Choose The Right State Backend
See the description of state backends for choosing the right one for your use case.
Choose The Right Checkpoint Interval
Checkpointing is Flink’s primary fault-tolerance mechanism, wherein a snapshot of your job’s state persisted periodically to some durable location. In the case of failure, Flink will restart from the most recent checkpoint and resume processing. A jobs checkpoint interval configures how often Flink will take these snapshots. While there is no single correct answer on the perfect checkpoint interval, the community can guide what factors to consider when configuring this parameter.

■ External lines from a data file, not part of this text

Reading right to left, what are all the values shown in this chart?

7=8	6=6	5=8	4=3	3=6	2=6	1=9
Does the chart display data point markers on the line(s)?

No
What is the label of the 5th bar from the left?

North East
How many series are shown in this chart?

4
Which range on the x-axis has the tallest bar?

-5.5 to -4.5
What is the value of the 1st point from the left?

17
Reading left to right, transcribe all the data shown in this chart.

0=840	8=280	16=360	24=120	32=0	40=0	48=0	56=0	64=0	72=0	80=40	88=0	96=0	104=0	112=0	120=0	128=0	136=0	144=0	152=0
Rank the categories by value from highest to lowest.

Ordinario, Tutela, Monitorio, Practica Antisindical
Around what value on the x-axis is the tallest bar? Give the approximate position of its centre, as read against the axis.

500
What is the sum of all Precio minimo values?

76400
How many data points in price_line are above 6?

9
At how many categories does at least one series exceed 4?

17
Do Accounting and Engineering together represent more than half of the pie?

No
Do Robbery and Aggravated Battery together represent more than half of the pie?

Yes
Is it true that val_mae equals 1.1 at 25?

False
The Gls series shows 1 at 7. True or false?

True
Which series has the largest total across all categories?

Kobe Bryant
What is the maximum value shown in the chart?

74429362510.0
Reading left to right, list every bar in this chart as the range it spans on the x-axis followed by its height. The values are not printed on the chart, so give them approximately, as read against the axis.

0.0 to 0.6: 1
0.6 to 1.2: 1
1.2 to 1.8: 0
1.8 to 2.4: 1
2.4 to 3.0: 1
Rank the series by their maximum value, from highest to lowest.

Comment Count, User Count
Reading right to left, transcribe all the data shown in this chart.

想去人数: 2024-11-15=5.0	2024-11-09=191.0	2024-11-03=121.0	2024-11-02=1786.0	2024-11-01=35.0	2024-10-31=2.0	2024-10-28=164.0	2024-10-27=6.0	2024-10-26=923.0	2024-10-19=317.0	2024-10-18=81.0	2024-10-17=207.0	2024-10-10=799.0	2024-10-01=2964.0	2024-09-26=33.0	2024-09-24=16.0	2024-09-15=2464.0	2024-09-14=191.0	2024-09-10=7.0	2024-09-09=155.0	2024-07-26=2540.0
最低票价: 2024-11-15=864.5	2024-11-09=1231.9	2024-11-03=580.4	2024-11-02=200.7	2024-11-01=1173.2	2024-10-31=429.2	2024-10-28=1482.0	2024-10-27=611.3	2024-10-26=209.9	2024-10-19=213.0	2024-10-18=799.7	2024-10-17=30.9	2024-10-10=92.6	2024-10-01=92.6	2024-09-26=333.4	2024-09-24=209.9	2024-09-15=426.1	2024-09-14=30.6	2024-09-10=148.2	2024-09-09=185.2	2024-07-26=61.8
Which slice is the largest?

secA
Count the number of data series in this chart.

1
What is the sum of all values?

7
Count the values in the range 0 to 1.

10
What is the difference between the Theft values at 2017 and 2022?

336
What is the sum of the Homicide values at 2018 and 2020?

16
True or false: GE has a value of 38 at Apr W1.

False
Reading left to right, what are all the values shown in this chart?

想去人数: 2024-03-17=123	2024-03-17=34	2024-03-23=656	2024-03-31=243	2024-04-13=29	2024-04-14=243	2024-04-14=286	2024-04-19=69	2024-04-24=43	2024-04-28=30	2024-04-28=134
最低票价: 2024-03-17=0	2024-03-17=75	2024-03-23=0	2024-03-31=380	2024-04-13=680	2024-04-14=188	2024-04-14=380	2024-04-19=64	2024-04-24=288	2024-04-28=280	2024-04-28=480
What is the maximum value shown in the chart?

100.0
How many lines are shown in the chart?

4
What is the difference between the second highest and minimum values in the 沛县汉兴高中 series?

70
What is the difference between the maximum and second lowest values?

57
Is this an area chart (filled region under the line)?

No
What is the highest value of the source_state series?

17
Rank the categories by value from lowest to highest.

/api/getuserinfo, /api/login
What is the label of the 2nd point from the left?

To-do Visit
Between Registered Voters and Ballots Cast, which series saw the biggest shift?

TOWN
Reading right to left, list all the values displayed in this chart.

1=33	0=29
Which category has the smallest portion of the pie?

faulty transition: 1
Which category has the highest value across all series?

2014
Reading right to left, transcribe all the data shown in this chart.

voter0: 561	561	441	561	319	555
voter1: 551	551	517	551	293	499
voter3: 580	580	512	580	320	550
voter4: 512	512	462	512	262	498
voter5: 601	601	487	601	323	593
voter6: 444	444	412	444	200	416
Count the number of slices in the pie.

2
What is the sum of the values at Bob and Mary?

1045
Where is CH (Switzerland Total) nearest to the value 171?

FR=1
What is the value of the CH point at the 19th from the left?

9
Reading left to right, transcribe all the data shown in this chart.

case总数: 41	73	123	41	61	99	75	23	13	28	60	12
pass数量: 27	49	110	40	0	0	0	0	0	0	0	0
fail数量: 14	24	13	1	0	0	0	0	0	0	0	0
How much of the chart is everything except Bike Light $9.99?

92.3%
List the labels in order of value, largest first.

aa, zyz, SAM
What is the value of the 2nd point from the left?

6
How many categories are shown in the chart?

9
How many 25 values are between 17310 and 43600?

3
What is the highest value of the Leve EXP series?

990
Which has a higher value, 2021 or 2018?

What is the SLA of your service: Checkpoint interval is best understood as an expression of the jobs service level agreement (SLA). In the worst-case scenario, where a job fails one second before the next checkpoint, how much data can you tolerate reprocessing? A checkpoint interval of 5 minutes implies that Flink will never reprocess more than 5 minutes worth of data after a failure.
How often must your service deliver results: Exactly once sinks, such as Kafka or the FileSink, only make results visible on checkpoint completion. Shorter checkpoint intervals make results available more quickly but may also put additional pressure on these systems. It is important to work with stakeholders to find a delivery time that meet product requirements without putting undue load on your sinks.
How much load can your Task Managers sustain: All of Flinks’ built-in state backends support asynchronous checkpointing, meaning the snapshot process will not pause data processing. However, it still does require CPU cycles and network bandwidth from your machines. Incremental checkpointing can be a powerful tool to reduce the cost of any given checkpoint.
And most importantly, test and measure your job. Every Flink application is unique, and the best way to find the appropriate checkpoint interval is to see how yours behaves in practice.
Configure JobManager High Availability
The JobManager serves as a central coordinator for each Flink deployment, being responsible for both scheduling and resource management of the cluster. It is a single point of failure within the cluster, and if it crashes, no new jobs can be submitted, and running applications will fail.
Configuring High Availability, in conjunction with Apache Zookeeper or Flinks Kubernetes based service, allows for a swift recovery and is highly recommended for production setups.